Generating pseudo random text with Markov chains using Python

alxv · on June 16, 2009

In "The Practice of Programming", Brian Kernighan and Rob Pike use the Markov Chain Algorithm to illustrate a number of lessons about software design and implementation. I used it as my "Hello world" program when learning a new programming language.

In Python, the implementation is surprisingly succinct:

    import sys
    import random
    import collections

    MAXGEN = 10000
    NONWORD = ""
    suffixchain = collections.defaultdict(list)

    w1 = w2 = NONWORD
    for line in sys.stdin:
        for word in line.split():
            suffixchain[(w1, w2)].append(word)
            w1, w2 = w2, word
    suffixchain[(w1, w2)].append(NONWORD)

    w1 = w2 = NONWORD
    for i in range(MAXGEN):
        suffixes = suffixchain[(w1, w2)]
        next = random.choice(suffixes)
        if next is NONWORD:
            break
        print next,
        w1, w2 = w2, next

To use it, just run:

  $ python markov.py < english_corpus.txt

davidw · on June 16, 2009

This is relevant, if you want to do something fancier:

http://megahal.alioth.debian.org/How.html

BTW, has anything better than Megahal turned up in the meantime, that is also open source?

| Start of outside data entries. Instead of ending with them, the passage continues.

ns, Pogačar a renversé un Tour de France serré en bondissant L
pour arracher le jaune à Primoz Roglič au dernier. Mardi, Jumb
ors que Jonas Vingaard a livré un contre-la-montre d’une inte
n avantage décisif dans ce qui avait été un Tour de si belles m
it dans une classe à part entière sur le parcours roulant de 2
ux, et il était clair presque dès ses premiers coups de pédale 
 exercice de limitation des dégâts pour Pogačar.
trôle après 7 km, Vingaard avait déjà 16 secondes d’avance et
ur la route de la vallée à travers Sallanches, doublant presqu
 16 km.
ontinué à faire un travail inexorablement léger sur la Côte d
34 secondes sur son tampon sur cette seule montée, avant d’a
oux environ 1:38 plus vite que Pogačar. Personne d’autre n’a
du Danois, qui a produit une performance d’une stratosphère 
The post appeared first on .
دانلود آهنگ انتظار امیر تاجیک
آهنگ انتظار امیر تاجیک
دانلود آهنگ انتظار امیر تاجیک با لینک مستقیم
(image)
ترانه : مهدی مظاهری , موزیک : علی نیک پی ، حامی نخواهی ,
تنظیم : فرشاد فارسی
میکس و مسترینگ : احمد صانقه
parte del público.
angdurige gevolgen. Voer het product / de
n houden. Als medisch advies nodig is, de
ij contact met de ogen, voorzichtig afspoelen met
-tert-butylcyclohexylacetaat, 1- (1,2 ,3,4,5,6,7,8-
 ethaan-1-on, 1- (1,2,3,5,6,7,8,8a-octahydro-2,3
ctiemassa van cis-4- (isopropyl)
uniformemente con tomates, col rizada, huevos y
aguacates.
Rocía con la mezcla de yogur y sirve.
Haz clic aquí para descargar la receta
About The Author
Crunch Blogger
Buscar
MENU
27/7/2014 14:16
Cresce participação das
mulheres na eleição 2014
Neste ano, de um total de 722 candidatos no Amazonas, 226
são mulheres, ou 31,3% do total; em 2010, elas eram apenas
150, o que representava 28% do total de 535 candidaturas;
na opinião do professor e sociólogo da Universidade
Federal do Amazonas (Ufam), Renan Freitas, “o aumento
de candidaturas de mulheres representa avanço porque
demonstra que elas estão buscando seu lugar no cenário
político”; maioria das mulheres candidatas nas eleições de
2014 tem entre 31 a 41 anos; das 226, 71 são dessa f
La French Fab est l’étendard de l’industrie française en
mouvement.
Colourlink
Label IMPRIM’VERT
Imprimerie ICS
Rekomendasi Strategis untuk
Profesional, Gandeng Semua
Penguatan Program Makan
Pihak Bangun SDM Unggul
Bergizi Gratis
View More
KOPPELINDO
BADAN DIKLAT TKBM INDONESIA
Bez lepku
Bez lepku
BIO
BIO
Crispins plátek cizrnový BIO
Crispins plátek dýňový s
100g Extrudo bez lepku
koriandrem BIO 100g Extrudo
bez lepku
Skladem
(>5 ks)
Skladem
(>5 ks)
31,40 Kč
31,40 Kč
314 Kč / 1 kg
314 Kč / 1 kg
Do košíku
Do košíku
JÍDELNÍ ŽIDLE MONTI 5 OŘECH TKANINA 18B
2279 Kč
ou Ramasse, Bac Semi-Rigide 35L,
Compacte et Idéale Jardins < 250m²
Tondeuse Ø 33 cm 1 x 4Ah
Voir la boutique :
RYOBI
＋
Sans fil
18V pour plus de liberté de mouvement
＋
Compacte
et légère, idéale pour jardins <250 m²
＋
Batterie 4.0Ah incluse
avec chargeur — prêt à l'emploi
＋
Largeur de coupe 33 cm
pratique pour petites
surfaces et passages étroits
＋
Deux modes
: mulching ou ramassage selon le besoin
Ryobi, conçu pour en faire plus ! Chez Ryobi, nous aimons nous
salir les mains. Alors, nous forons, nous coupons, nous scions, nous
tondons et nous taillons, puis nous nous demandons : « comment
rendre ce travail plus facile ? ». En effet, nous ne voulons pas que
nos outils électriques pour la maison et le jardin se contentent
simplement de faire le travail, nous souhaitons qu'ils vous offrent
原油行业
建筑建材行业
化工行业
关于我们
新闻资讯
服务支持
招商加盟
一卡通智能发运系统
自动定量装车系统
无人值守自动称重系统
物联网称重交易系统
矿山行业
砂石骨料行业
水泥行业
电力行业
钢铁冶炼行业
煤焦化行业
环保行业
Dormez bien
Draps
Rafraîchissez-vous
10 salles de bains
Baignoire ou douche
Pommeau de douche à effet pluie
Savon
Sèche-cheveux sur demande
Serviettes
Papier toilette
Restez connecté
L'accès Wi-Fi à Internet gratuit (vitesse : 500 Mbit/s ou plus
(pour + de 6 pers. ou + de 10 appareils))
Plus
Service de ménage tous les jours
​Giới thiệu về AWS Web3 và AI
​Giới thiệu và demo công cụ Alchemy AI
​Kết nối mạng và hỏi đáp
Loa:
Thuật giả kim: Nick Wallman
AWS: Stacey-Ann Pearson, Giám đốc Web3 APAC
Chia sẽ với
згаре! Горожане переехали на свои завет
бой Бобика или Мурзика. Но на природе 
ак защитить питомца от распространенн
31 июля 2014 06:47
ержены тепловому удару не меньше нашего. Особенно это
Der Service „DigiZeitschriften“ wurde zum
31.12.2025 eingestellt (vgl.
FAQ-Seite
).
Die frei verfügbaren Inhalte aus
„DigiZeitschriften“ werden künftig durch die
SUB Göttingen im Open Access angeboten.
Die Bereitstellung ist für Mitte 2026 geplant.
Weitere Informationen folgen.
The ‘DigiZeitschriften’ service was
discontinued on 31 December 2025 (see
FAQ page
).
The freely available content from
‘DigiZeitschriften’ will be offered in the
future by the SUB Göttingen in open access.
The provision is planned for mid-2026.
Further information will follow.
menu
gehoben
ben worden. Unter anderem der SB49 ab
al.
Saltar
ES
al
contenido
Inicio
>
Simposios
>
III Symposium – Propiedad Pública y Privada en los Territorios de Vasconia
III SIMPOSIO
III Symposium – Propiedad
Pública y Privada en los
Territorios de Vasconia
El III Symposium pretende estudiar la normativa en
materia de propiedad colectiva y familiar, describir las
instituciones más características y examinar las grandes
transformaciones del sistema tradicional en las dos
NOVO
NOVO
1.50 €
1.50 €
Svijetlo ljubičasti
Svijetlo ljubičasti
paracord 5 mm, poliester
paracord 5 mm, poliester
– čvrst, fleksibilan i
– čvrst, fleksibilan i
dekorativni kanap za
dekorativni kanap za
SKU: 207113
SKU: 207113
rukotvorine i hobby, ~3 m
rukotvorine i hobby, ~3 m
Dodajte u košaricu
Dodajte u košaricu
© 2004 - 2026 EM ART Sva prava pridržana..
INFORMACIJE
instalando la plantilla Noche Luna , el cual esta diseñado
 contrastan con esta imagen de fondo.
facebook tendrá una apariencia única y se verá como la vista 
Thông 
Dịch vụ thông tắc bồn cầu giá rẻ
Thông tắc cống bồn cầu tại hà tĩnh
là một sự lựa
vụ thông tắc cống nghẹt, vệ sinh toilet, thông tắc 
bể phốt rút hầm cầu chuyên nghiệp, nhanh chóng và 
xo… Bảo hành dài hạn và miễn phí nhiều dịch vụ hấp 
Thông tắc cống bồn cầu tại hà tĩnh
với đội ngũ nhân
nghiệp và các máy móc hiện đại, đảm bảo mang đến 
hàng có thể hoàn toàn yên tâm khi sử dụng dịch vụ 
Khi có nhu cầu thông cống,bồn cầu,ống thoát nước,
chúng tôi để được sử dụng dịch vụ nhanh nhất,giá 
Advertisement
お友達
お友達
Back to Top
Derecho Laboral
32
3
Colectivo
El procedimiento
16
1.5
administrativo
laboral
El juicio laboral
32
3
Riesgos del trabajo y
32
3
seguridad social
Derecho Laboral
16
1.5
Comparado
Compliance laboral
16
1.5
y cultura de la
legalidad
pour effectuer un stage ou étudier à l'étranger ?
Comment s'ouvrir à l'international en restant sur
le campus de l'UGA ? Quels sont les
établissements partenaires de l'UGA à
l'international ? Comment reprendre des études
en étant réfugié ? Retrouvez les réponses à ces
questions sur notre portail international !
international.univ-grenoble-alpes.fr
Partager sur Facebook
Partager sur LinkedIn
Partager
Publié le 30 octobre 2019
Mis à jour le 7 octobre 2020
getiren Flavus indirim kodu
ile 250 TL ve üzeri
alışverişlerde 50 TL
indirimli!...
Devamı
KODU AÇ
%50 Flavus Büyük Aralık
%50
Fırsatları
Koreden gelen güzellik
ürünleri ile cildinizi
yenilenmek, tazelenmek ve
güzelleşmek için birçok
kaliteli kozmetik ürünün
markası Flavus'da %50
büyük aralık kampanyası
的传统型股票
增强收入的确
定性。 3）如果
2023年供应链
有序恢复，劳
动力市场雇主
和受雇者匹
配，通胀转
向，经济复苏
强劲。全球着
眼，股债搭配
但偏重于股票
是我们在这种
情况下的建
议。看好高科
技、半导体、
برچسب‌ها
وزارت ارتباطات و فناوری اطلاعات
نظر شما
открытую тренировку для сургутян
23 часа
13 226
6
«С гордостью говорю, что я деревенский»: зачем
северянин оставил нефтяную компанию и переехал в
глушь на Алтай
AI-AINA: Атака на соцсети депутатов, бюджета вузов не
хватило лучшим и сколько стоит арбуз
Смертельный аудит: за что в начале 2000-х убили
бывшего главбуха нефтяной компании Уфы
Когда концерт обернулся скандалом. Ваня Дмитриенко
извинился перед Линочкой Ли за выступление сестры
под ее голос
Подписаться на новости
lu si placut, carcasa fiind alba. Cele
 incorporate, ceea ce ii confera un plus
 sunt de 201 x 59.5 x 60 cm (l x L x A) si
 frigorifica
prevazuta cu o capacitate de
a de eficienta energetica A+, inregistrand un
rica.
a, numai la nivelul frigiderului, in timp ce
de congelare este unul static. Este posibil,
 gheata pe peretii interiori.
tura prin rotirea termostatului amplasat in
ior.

Caligula · on June 16, 2009

This is a big reason why speech recognition works. You have a list of probabilities of sequence of words occuring(language model) and it decides on the next word based on the last few previous words.

So if you have the word Super, odds are the next word is Man and not Microphone.

SuperMicrophone · on June 16, 2009

I resent that.

jcsalterego · on June 16, 2009

Not ground-breaking by any means, but a nice, concrete application of Markov chains.